- Southern California
On May 6, 1924 voters approved a $400,000. bond issue for construction of a fireboat, a station to house it and auxiliary apparatus.
Following completion of L. E. Caverly's designs dated January 31, 1925, a $214,000 contract was awarded to the Los Angeles Shipbuilding and Drydock Corp. (Todd Shipyard) in San Pedro. The contract called for an October 1, 1925, delivery date. At 10:25 a.m., October 25, 1925, Mrs. Ralph J. Scott christened Los Angeles City No. 2 by breaking a bottle of fire-extinguishing foamite across the bow.

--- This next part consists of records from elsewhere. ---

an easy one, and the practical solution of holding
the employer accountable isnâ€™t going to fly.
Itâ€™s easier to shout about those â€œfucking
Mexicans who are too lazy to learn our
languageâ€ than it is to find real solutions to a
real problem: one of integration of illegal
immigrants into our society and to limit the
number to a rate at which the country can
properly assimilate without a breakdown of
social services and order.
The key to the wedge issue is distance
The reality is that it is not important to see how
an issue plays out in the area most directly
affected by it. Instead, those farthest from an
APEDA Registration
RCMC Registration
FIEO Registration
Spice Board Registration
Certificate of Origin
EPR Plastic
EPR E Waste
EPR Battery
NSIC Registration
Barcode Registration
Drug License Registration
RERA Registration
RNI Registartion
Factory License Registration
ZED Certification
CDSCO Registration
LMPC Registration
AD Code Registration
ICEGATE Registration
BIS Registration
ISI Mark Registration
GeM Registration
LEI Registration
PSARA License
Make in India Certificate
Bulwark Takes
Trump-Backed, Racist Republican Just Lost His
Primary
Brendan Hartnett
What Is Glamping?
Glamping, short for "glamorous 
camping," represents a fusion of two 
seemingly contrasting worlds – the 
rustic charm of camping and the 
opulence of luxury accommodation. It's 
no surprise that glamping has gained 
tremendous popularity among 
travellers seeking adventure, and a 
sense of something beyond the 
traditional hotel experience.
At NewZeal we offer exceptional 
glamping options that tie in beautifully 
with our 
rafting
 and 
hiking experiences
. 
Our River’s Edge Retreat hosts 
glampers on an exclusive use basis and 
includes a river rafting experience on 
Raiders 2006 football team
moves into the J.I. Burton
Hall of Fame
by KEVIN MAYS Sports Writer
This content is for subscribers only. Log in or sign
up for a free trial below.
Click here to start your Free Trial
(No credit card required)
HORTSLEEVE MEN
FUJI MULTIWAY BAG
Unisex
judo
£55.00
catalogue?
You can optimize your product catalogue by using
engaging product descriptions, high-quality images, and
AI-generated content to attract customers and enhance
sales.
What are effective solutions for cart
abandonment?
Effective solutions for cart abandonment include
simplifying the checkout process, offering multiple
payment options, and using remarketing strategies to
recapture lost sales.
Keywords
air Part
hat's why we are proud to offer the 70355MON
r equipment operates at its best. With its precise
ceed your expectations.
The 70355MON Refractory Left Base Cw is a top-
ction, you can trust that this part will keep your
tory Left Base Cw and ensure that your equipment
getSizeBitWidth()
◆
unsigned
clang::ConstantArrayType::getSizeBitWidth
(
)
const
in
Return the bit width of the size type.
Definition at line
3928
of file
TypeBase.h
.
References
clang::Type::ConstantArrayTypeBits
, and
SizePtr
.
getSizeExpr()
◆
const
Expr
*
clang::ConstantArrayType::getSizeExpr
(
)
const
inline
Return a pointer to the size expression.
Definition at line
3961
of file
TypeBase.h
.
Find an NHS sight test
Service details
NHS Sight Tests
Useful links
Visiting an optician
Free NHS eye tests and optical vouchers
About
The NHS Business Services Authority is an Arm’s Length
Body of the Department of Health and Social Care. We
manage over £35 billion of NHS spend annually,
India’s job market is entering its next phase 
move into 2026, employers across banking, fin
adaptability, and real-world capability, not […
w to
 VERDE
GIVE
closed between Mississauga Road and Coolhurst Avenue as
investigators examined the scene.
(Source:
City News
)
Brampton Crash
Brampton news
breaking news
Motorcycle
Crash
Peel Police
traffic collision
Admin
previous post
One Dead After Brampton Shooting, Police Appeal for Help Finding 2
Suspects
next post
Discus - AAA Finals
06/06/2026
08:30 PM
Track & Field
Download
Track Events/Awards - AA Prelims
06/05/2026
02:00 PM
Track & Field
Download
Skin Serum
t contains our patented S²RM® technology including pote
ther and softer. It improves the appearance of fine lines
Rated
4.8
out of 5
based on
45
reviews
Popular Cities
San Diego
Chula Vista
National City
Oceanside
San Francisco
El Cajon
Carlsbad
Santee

Commissioned December 2, 1925 the Los Angeles City No. 2 went into service 25 days later with a crew of 14, including a captain, a pilot, a mate, two engineers and nine firemen.
The triple screw, white-painted fireboat was riveted steel construction. Her length is 99.3", beam 19-feet, depth of hold 9-feet, 152 gross tons and fuel capacity 2156 gal.
Originally the Los Angeles City No. 2 was powered by seven 350-horsepower, 6-cylinder in-line Winton gasoline engines. Three of these Wintons drove the center, port and starboard propellers for a top rated speed of 17 knots (the fastest fireboat afloat). The four other Wintons operated the forward-mounted pumps. Increased pumping capacity resulted from the dual capability of the two wing propulsion engines when they were switched from propulsion to pumping mode. There are six Byron Jackson four-stage centrifugal pumps mounted in pairs forward of the propulsion system. Each is rated at 1700 G.P.M. at 200 psi., for a total output of 10,200 G.P.M.
In 1945 the seven Winton propulsion engines were replaced by Hall Scott engines. Two 625 H.P. V-12 Hall Scott Defenders drive the outboard screws. A 275 H.P. 6-cylinder in-line Hall Scott Invader drives the center screw.
LISTED ON THE NATIONAL REGISTER OF HISTORIC PLACES, REF. NO. 89001430,
DESIGNATED A NATIONAL HISTORIC LANDMARK, 6/30/89.